Once a line is found to contain "structure", copy it out of the listing.

> _Entries supplied_
----------

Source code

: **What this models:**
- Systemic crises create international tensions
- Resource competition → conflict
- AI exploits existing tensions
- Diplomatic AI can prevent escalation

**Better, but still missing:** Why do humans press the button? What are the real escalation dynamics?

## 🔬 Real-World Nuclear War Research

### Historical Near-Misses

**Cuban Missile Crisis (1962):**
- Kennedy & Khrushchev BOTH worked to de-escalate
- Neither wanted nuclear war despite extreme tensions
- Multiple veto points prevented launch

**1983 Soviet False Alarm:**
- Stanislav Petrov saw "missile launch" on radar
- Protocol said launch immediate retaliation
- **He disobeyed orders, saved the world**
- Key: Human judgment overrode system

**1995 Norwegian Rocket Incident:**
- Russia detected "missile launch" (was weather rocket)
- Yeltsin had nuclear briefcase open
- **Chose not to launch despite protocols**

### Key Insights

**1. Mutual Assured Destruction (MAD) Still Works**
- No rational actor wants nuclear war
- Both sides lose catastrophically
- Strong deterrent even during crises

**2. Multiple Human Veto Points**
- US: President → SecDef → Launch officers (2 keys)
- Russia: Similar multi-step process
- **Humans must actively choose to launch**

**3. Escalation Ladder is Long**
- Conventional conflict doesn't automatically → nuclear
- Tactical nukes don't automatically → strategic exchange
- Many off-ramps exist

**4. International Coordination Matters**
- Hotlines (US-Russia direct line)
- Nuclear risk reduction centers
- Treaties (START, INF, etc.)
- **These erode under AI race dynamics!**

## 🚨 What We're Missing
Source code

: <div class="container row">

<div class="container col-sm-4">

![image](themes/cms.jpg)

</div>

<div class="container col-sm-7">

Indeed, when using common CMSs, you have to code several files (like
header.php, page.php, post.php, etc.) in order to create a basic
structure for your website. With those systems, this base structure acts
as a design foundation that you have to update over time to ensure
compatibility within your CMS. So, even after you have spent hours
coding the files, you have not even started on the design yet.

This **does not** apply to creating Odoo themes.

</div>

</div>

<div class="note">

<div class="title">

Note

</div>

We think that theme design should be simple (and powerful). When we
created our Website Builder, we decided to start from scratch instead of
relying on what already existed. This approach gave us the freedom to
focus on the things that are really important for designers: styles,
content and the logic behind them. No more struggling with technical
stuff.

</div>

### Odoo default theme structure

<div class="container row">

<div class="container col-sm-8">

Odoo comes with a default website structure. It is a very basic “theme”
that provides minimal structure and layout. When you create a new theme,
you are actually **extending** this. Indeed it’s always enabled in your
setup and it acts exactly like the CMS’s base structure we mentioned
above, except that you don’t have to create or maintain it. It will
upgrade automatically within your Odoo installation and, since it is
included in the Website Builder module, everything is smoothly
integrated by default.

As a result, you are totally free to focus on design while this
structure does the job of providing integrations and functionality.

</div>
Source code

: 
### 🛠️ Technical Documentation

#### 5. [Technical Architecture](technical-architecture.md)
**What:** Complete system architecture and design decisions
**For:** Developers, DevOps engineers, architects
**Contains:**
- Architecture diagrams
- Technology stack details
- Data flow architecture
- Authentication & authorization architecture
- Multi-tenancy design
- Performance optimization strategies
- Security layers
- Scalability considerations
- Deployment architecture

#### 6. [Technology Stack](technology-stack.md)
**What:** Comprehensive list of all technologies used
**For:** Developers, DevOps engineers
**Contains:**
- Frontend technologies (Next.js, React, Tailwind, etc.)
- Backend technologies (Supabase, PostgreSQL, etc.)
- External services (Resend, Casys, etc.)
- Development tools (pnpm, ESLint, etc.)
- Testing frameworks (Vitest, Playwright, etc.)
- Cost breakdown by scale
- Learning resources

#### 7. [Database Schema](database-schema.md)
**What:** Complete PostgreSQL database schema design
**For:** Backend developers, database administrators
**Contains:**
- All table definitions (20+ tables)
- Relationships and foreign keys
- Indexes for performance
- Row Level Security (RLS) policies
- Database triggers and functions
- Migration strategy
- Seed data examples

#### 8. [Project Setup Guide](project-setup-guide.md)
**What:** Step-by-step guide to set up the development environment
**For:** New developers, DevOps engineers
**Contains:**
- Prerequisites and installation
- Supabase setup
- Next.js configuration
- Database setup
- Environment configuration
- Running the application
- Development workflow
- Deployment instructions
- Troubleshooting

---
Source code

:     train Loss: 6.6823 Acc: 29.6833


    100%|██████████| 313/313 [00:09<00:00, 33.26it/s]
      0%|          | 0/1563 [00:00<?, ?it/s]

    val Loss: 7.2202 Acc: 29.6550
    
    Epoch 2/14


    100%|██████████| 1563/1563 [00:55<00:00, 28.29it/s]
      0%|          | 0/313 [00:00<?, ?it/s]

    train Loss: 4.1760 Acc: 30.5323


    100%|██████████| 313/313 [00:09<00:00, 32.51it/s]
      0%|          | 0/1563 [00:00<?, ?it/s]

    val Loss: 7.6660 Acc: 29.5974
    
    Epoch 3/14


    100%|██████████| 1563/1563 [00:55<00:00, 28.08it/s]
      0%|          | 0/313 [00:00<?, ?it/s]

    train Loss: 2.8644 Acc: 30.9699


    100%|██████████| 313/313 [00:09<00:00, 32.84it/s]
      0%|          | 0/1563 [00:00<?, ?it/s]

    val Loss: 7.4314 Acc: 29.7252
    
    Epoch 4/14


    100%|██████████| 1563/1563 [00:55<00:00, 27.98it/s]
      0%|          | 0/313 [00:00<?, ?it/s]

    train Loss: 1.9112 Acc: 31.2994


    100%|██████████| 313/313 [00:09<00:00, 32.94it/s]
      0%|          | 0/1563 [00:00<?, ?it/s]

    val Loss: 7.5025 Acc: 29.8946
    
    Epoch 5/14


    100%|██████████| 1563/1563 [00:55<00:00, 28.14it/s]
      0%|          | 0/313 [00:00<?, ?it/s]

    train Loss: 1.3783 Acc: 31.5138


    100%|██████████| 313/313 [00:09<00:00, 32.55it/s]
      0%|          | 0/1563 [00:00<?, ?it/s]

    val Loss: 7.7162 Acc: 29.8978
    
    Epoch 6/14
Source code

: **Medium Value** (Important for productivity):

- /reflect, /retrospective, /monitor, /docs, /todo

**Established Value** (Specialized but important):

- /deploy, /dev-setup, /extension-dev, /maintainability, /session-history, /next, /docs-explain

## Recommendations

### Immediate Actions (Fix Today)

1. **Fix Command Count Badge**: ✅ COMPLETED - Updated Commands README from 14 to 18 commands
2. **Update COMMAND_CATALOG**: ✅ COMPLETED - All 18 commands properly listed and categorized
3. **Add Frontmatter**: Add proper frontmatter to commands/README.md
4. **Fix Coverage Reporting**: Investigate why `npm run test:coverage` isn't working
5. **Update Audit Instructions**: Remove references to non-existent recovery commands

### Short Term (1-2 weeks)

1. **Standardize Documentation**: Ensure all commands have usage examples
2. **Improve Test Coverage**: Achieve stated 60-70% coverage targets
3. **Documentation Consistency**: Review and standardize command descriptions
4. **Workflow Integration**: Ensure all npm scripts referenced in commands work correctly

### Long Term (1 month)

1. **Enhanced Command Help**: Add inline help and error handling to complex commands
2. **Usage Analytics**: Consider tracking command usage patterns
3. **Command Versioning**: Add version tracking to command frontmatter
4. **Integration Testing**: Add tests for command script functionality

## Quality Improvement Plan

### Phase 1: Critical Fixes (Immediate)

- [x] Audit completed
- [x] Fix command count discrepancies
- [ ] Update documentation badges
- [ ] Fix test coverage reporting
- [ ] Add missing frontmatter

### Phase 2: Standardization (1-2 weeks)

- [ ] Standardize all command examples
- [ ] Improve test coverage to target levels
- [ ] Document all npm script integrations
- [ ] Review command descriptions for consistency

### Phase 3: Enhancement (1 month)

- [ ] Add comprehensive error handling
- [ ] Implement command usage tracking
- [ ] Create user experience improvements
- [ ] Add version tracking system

----------

> _Reply to the exercise_
structure for your website. With those systems, this base structure acts
### Odoo default theme structure
Odoo comes with a default website structure. It is a very basic “theme”
that provides minimal structure and layout. When you create a new theme,
setup and it acts exactly like the CMS’s base structure we mentioned
structure does the job of providing integrations and functionality.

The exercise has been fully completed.